** Opening DATA IN THIS EXERCISE block **

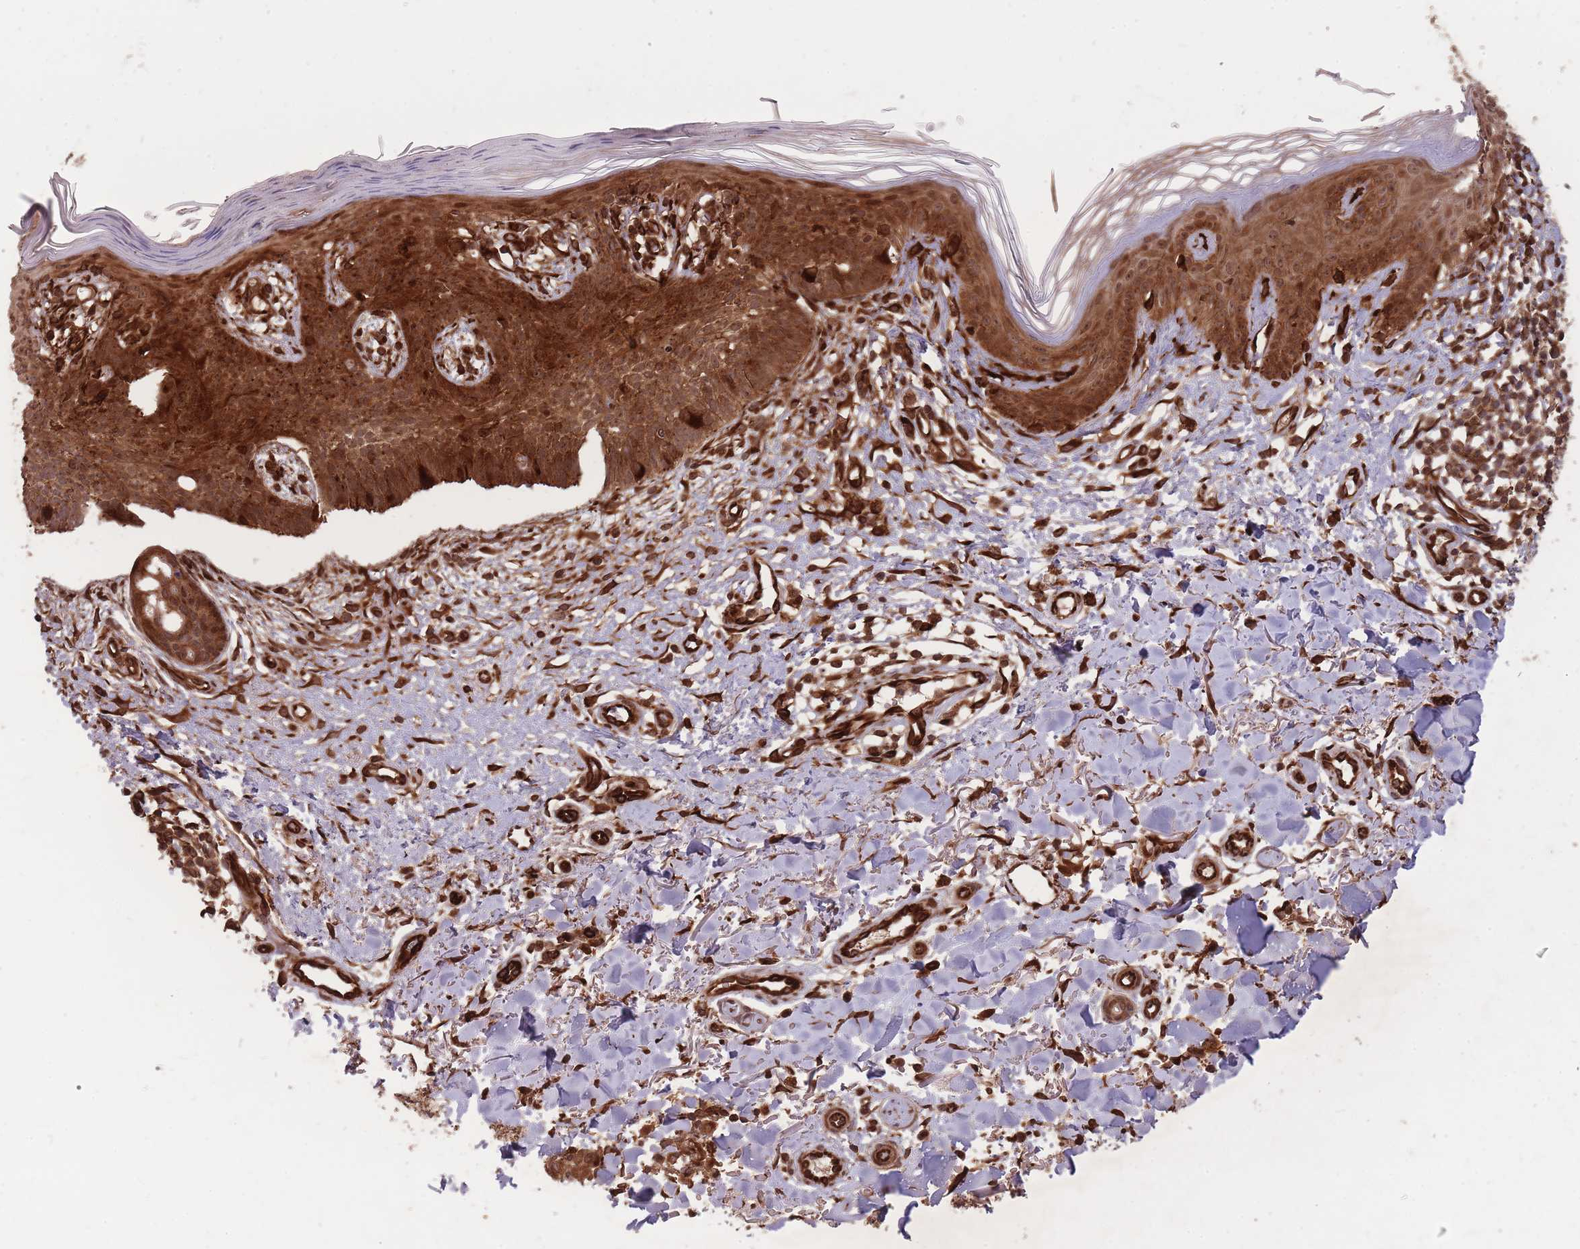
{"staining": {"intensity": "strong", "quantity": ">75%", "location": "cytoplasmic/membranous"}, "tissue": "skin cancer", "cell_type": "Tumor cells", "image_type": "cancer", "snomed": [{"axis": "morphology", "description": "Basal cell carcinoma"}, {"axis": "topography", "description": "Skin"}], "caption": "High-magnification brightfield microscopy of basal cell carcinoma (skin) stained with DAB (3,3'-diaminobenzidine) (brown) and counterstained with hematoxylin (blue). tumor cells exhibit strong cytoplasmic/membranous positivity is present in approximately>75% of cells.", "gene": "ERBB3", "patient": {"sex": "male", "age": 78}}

** Closing DATA IN THIS EXERCISE block **
** Opening DATA IN THIS EXERCISE block **

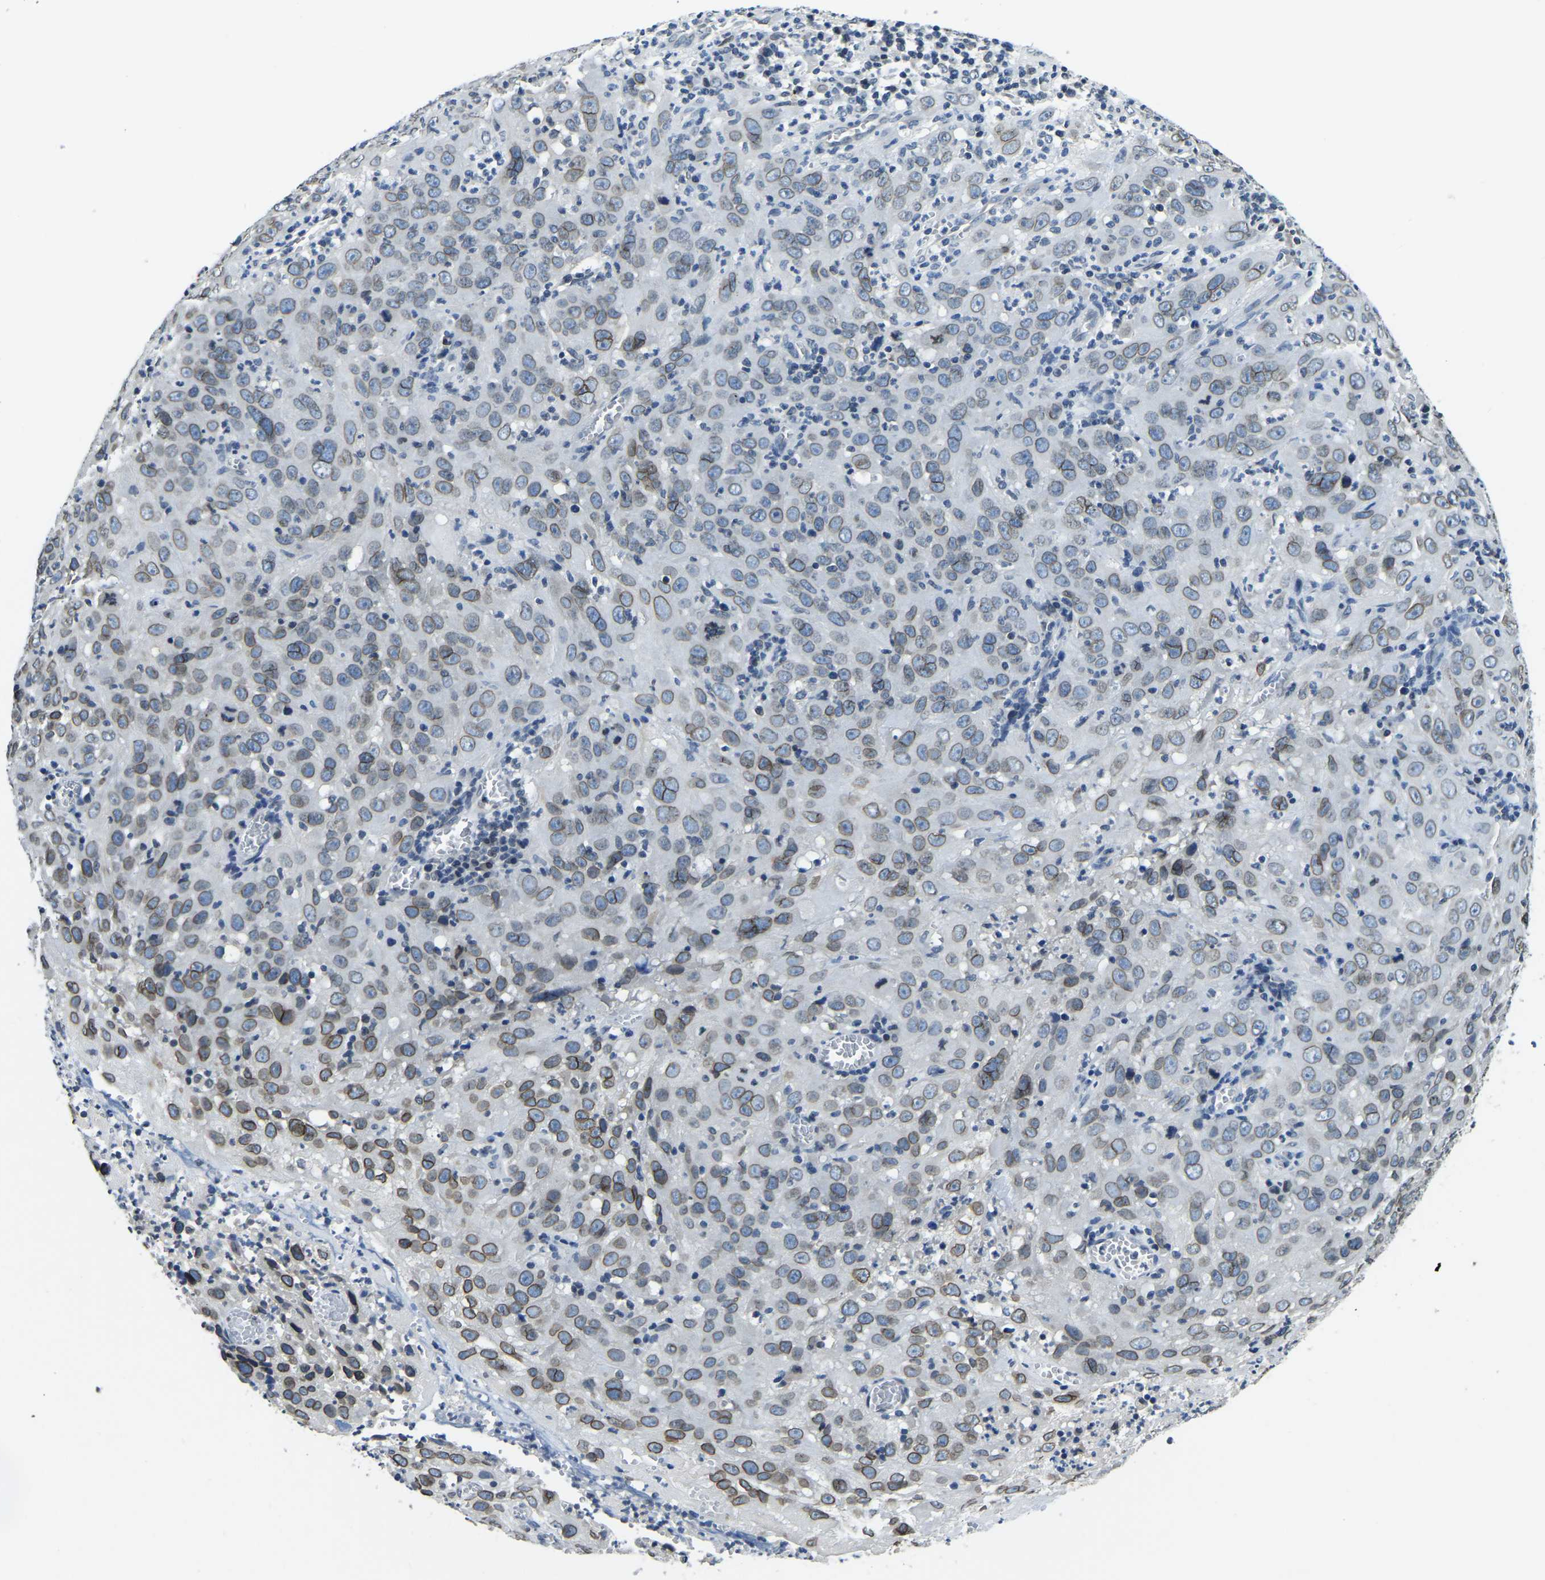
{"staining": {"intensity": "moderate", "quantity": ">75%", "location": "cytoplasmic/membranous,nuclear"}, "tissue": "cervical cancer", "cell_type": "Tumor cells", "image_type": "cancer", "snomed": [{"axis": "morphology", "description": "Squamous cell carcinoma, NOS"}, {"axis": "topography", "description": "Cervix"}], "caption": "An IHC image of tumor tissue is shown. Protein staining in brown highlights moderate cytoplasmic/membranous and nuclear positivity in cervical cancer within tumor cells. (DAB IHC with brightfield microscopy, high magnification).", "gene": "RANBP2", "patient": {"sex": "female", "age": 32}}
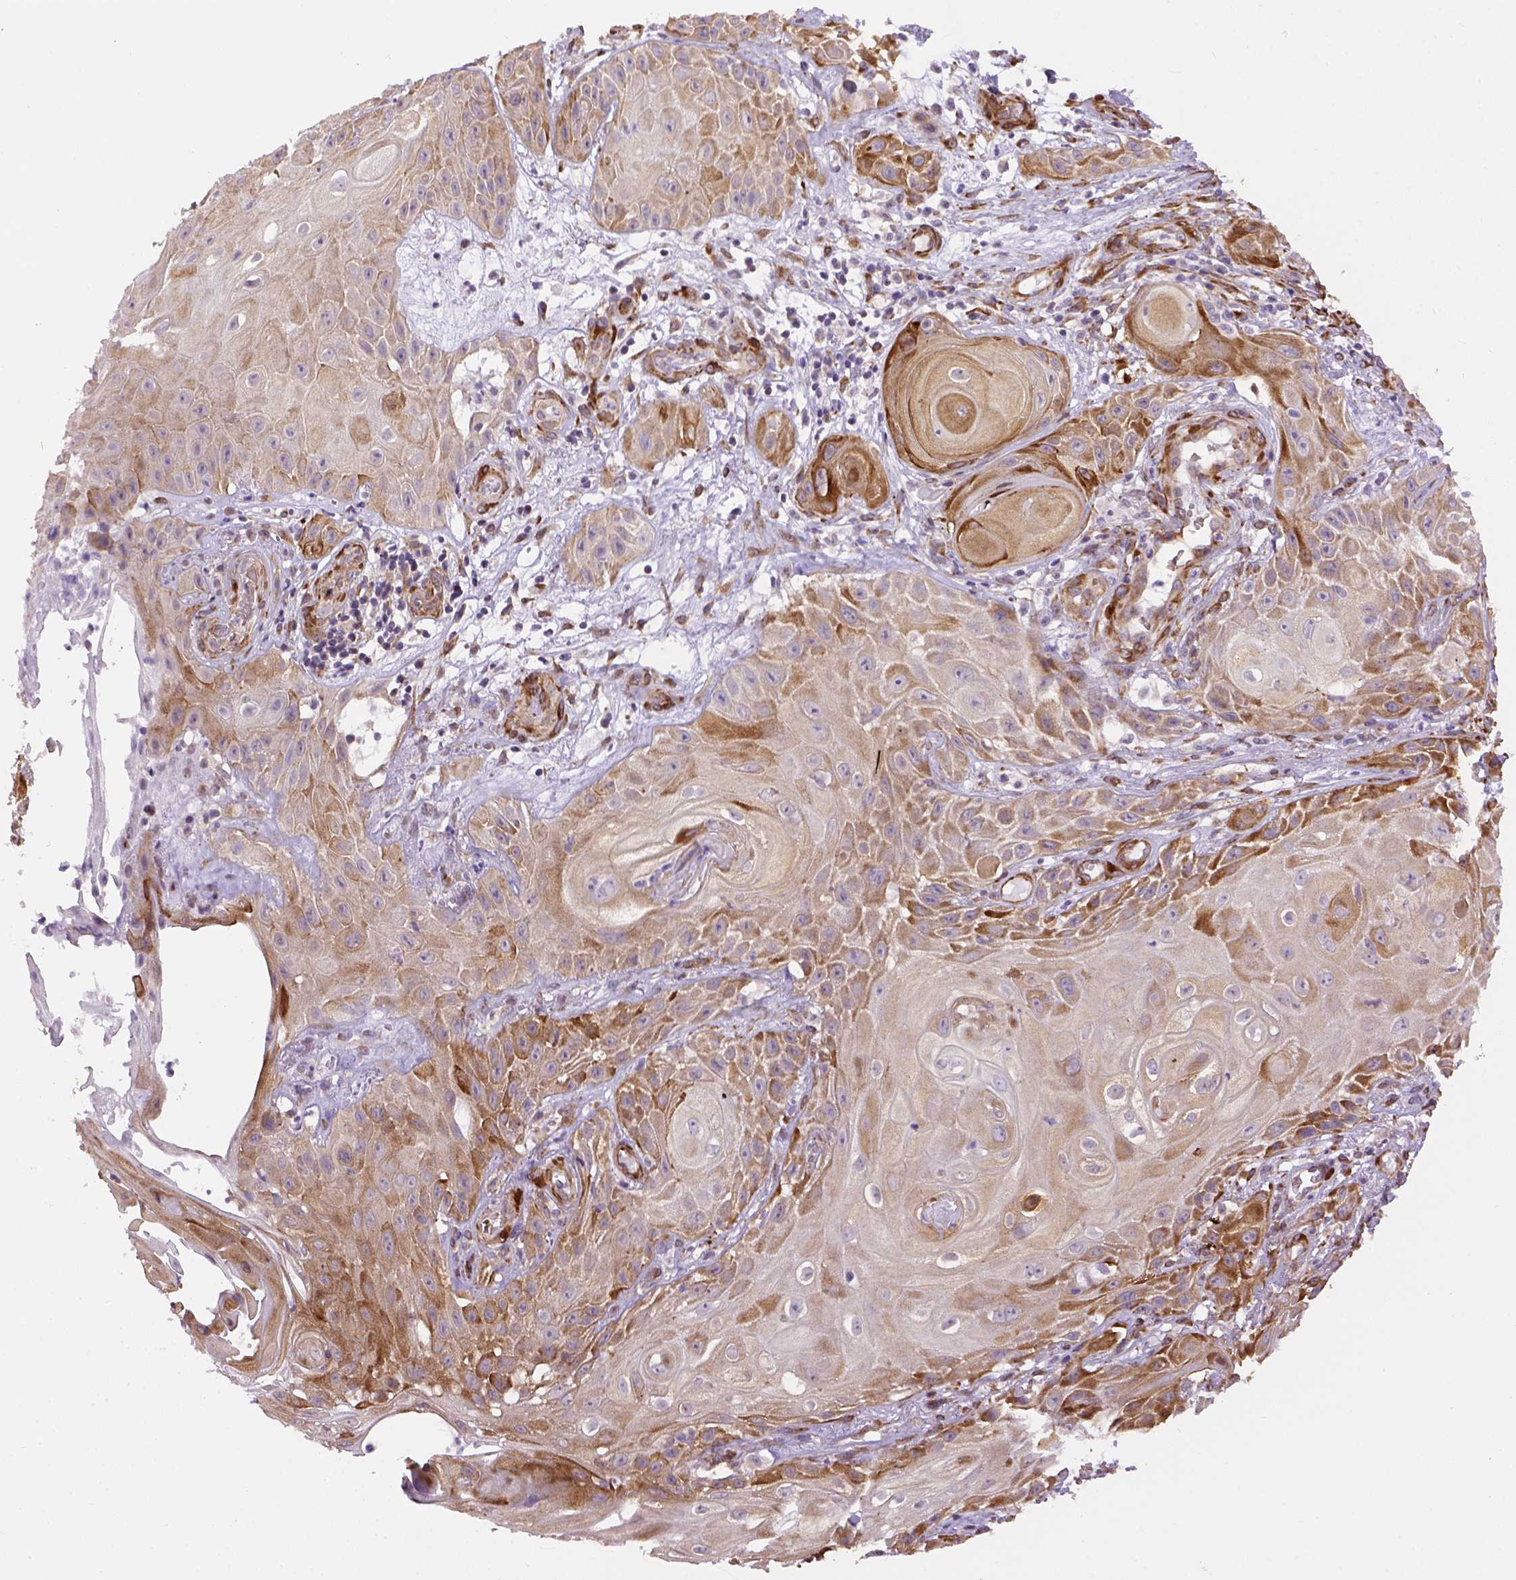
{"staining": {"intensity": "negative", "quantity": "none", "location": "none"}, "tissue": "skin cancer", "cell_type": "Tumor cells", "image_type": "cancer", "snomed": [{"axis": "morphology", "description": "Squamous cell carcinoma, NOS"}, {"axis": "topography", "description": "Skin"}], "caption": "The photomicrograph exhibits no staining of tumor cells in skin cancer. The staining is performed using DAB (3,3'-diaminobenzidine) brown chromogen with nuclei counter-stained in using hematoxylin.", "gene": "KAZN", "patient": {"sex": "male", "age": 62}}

** Closing DATA IN THIS EXERCISE block **

Report how many lines in the listing include the word "skin". Give nothing but the count.

> **RESULT**: 2